Commons : Białowieża Primeval Forest  - album with pictures, videos and audio files

Individual evidence

  1. a b SPIEGEL ONLINE: Dispute over deforestation: Poland is sawing Europe's legal system - SPIEGEL ONLINE - Politics. Retrieved August 3, 2017 .
  2. a b The struggle for one of the last primeval forests in Europe
  3. Reactive Monitoring mission to “Białowieża Forest” (Belarus / Poland) . In: unesco.org, September 24, 2018, accessed on September 29, 2018.
  4. C. Kempf: Bialowieza, Foret Vierge d'Europe , Setec Tour: Białystok, 144 pp.
  5. Article in The Guardian : Poland starts logging primeval Białowieża forest despite protests (English); accessed on September 6, 2016.
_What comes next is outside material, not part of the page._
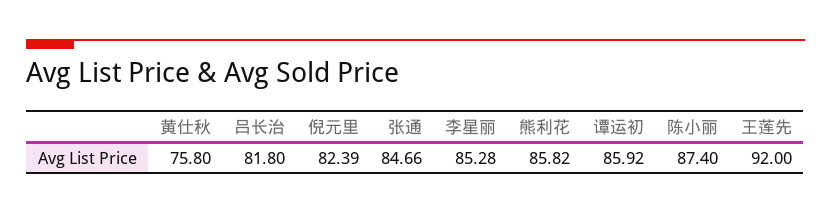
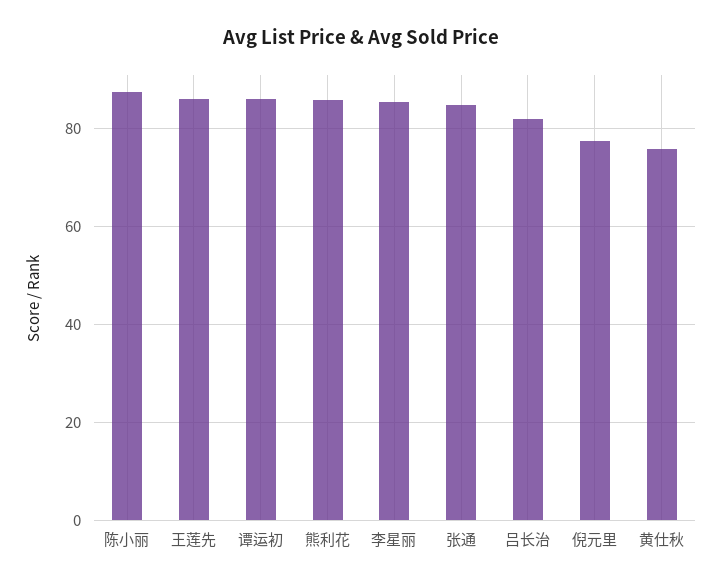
倪元里: 82.39 -> 78
王莲先: 92 -> 86

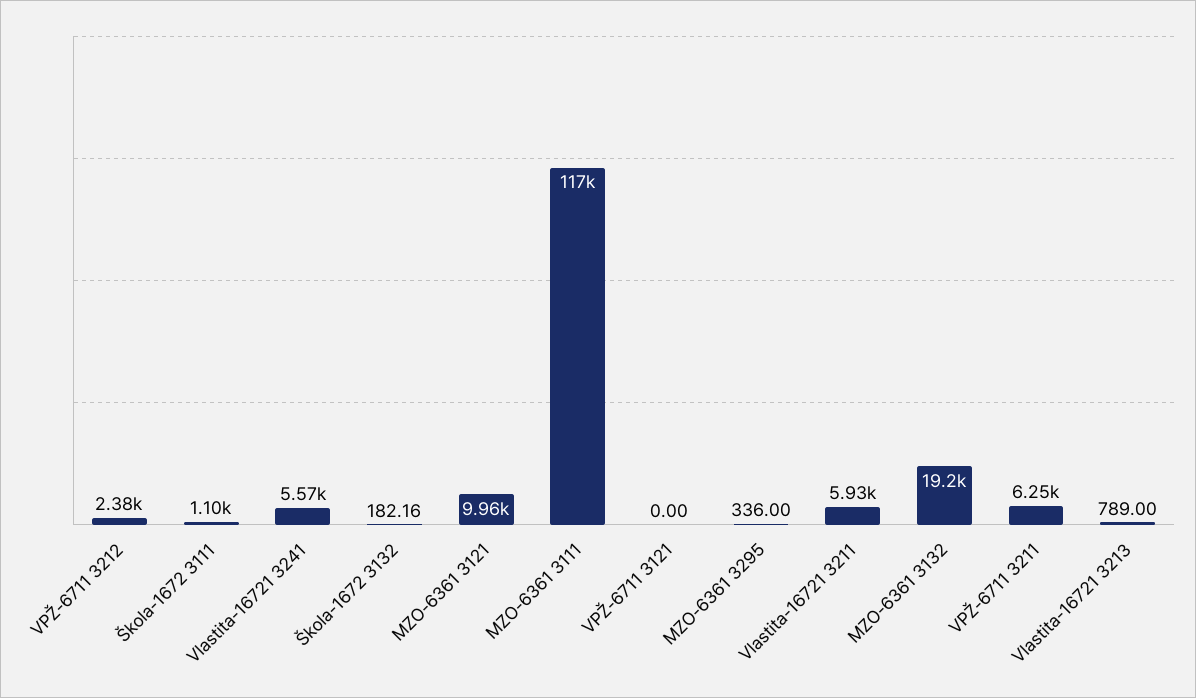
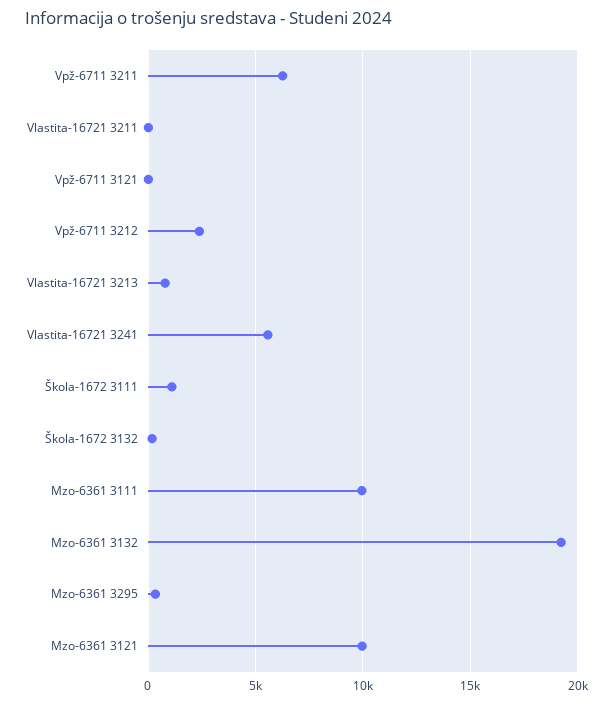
MZO-6361 3111: 117000 -> 10000
Vlastita-16721 3211: 5930 -> 0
  6. ^ Christian Westerhoff: Big game hunting in the east . FAZ February 14, 2014 (p. 39) (the author is head of the library for contemporary history in the Württemberg State Library).
  7. Ivo Mijnssen: The displaced act of liberation. The Belowesch Agreement gave the Soviet Union the fatal blow a quarter of a century ago. In a hunting seat in the jungle, the three East Slavic countries agreed on a peaceful separation. In: Neue Zürcher Zeitung of December 8, 2016, p. 4.
  8. UNESCO przyjrzy się planom MŚ dot. ratowania Puszczy Białowieskiej. In: Polskie Radio. June 3, 2016, accessed June 14, 2016 (Polish).
  9. C-441/17. In: curia.europa.eu. Retrieved August 18, 2018 .
  10. Arthur Neslen and Agence France-Presse: Poland starts logging primeval Białowieża forest despite protests. In: theguardian.com. May 25, 2016, accessed May 30, 2016 .
  11. Aleksandra Eriksson: Poland seeks support for logging in ancient forest. In: EUobserver . September 1, 2016, accessed September 8, 2016 .
  12. EU threatens Poland for clearing jungle. In: Österreichischer Rundfunk. April 27, 2017. Retrieved July 8, 2017 .
  13. Commission calls for immediate cessation of logging in Białowieża Forest in Poland. Press release. European Commission, July 13, 2017, accessed July 16, 2017 .
  14. tagesschau.de: Poland faces high fines for deforestation. Retrieved November 20, 2017 .
  15. tagesschau.de: ECJ confirms: clearing is illegal. Retrieved April 17, 2018 .
  16. The Polish jungle remains , taz.de, April 17, 2018
  17. Tom Fugmann: Poland's natural heritage in danger - The fight for the last primeval forest in Europe. ( Memento from September 24, 2017 in the Internet Archive ) In: ARD / arte , September 20, 2017.
  18. ^ Galina Petrowskaja: Struggle for Europe's last jungle. In: Deutsche Welle , August 4, 2017.